- Task description -
Restate, word for word, the run of lines that starts at the line containing "מתנות לחתונה" and ends with the final line of the listing. Leave pictures out.

——————

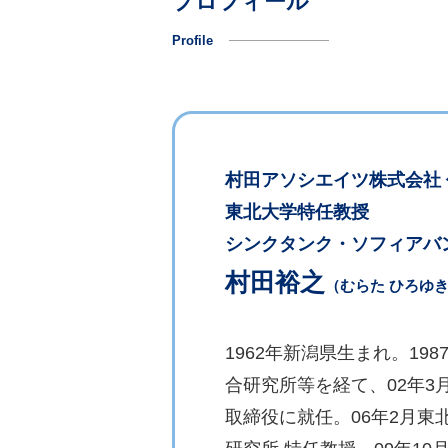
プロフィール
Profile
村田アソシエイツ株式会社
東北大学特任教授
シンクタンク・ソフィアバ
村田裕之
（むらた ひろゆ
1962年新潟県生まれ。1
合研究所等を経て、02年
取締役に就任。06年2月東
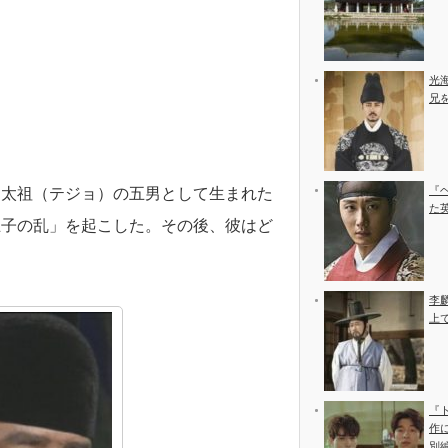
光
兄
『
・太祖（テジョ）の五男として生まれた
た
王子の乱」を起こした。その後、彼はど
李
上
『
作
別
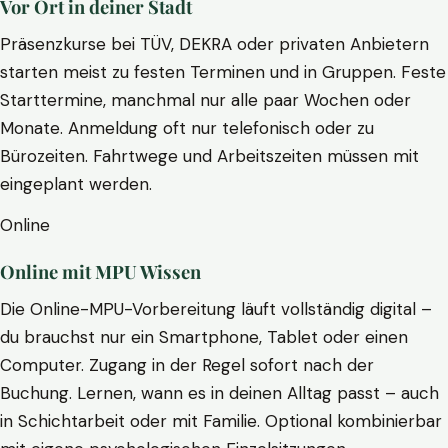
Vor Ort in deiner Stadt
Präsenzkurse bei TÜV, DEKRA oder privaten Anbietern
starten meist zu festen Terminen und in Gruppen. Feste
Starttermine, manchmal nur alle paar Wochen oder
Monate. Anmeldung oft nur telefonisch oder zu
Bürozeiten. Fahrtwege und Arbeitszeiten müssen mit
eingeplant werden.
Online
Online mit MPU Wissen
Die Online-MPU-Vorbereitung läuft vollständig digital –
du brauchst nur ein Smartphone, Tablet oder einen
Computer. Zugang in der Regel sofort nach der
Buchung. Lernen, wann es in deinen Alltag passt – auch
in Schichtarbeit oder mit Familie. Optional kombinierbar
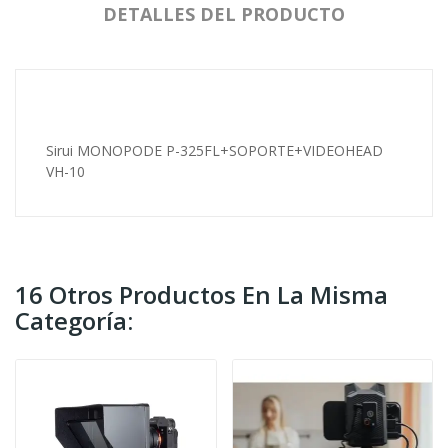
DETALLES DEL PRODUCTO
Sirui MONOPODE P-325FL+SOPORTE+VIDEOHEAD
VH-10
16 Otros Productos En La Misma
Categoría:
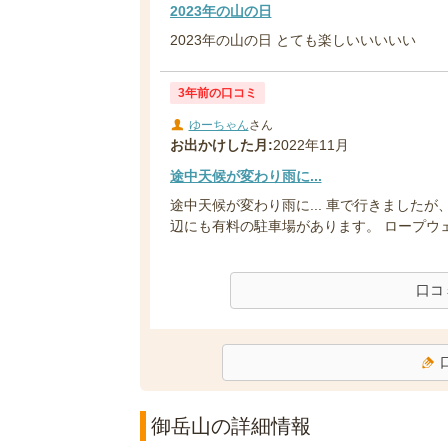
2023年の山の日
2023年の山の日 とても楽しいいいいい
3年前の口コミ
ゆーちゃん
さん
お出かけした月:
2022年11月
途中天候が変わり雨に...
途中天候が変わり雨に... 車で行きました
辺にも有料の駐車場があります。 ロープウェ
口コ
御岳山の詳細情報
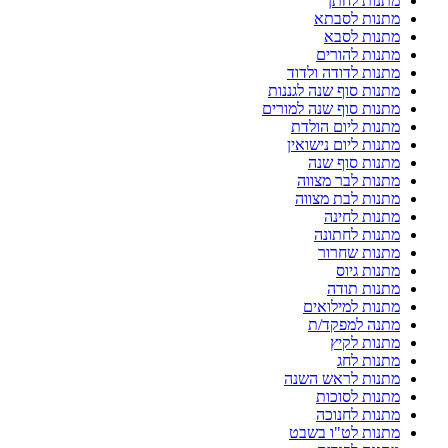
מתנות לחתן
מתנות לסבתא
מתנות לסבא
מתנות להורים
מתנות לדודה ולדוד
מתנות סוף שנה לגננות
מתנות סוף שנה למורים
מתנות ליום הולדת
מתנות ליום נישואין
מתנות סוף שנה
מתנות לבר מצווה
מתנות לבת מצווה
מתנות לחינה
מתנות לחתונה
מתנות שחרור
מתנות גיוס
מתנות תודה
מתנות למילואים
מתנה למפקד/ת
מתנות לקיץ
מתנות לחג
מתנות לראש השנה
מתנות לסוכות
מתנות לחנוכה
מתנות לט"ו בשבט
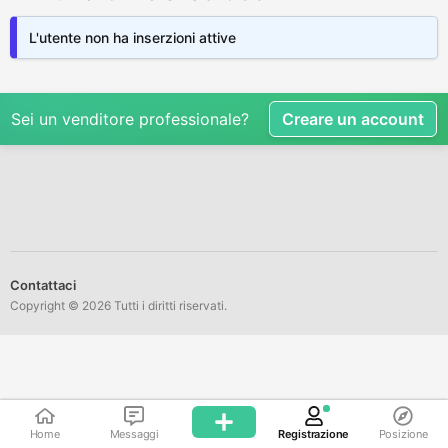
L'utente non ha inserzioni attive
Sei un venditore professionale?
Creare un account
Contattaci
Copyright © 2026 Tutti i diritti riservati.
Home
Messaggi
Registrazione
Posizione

——————

- Reply to the exercise -
מתנות לחתונה
מתנות שחרור
מתנות גיוס
מתנות תודה
מתנות למילואים
מתנה למפקד/ת
מתנות לקיץ
מתנות לחג
מתנות לראש השנה
מתנות לסוכות
מתנות לחנוכה
מתנות לט"ו בשבט
L'utente non ha inserzioni attive
Sei un venditore professionale?
Creare un account
Contattaci
Copyright © 2026 Tutti i diritti riservati.
Home
Messaggi
Registrazione
Posizione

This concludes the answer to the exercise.